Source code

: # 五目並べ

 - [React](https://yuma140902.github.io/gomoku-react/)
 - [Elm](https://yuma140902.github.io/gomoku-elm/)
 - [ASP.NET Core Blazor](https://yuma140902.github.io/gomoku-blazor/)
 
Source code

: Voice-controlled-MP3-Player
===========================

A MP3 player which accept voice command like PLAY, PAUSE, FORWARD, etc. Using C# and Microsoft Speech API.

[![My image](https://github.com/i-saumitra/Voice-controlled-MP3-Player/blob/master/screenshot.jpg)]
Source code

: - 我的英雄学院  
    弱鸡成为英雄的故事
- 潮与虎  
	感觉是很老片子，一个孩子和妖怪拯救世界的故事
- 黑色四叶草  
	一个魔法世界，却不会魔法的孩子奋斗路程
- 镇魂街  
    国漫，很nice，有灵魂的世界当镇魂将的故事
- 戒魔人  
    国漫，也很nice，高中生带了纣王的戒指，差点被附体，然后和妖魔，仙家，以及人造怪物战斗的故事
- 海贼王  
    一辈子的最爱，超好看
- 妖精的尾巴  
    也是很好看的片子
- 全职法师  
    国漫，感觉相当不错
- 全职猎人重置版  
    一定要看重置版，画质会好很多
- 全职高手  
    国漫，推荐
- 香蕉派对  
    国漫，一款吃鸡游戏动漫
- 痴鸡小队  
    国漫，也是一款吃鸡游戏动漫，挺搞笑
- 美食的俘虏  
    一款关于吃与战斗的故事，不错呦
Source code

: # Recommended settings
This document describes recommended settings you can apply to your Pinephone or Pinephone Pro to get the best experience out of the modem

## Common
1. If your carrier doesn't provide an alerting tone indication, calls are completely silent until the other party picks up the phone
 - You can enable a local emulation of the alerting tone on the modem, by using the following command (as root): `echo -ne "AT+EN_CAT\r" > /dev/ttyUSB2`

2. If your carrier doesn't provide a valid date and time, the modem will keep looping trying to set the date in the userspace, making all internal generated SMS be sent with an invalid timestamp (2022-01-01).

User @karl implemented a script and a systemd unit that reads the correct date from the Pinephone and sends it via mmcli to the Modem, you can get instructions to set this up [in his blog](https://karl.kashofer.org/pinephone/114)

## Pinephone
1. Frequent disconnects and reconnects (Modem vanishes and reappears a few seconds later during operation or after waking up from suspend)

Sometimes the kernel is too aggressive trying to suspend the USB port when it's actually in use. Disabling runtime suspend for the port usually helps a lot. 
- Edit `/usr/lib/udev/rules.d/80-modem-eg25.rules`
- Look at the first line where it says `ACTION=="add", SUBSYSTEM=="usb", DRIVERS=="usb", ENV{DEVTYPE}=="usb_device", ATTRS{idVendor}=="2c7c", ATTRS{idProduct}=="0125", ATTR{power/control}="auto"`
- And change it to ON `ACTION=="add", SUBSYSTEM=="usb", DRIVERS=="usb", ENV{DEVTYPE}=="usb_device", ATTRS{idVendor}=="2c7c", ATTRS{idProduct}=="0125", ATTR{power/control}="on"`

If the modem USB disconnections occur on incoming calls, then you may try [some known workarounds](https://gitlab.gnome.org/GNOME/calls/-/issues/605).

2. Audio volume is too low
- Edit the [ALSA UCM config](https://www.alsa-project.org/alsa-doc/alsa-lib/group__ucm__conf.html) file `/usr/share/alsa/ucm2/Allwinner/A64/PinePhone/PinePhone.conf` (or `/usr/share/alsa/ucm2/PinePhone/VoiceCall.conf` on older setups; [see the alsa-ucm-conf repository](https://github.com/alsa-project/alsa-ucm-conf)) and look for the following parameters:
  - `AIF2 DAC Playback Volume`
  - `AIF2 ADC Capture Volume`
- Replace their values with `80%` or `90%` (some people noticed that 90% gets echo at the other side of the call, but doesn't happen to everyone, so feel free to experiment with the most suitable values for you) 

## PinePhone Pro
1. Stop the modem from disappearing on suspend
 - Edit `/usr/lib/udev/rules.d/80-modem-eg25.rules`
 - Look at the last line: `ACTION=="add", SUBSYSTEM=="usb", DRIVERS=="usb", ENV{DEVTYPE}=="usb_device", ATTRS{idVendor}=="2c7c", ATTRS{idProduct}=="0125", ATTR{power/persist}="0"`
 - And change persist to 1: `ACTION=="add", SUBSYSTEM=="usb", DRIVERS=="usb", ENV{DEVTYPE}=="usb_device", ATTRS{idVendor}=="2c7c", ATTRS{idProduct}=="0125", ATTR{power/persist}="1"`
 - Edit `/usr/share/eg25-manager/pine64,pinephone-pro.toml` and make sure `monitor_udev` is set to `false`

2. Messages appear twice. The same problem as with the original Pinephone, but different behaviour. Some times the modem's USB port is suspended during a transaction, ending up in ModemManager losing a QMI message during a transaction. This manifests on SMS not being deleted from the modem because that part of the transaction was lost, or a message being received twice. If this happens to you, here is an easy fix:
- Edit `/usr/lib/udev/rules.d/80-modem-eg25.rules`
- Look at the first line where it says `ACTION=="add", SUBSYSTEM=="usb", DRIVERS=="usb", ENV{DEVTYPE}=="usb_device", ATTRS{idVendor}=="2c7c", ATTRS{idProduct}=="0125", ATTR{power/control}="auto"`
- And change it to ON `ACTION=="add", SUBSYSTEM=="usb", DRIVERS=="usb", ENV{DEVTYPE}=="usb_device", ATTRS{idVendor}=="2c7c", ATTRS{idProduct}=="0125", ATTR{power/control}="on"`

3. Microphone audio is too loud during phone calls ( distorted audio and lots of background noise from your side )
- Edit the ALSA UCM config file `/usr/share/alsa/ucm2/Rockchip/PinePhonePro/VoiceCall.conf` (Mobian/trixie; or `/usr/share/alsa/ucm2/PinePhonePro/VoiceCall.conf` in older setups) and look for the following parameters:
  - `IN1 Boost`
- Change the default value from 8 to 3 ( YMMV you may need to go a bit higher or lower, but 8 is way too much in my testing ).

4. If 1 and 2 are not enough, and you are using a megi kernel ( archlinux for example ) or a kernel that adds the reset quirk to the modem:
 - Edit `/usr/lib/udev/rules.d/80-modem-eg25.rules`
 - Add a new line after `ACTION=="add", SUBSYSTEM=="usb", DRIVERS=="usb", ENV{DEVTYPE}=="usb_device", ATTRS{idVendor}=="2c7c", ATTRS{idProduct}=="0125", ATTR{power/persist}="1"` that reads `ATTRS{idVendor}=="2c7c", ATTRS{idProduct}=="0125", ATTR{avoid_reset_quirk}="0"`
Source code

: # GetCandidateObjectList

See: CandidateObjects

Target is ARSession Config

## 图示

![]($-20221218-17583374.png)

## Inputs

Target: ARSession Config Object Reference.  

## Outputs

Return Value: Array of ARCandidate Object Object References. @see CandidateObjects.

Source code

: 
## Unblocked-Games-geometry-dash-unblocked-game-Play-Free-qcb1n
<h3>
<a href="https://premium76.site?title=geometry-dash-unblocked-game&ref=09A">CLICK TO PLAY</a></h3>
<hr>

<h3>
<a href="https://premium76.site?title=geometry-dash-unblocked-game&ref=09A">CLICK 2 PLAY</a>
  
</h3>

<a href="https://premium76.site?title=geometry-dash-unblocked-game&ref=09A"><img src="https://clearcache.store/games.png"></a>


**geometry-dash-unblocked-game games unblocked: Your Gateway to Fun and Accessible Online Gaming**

### INSTRUCTIONS FOR THE TASK:
Which lines of the items above contain the string "side" when matching is case-sensitive? Copy each of those lines in full.

### SOLUTION TO THE EXERCISE:
- Replace their values with `80%` or `90%` (some people noticed that 90% gets echo at the other side of the call, but doesn't happen to everyone, so feel free to experiment with the most suitable values for you) 
3. Microphone audio is too loud during phone calls ( distorted audio and lots of background noise from your side )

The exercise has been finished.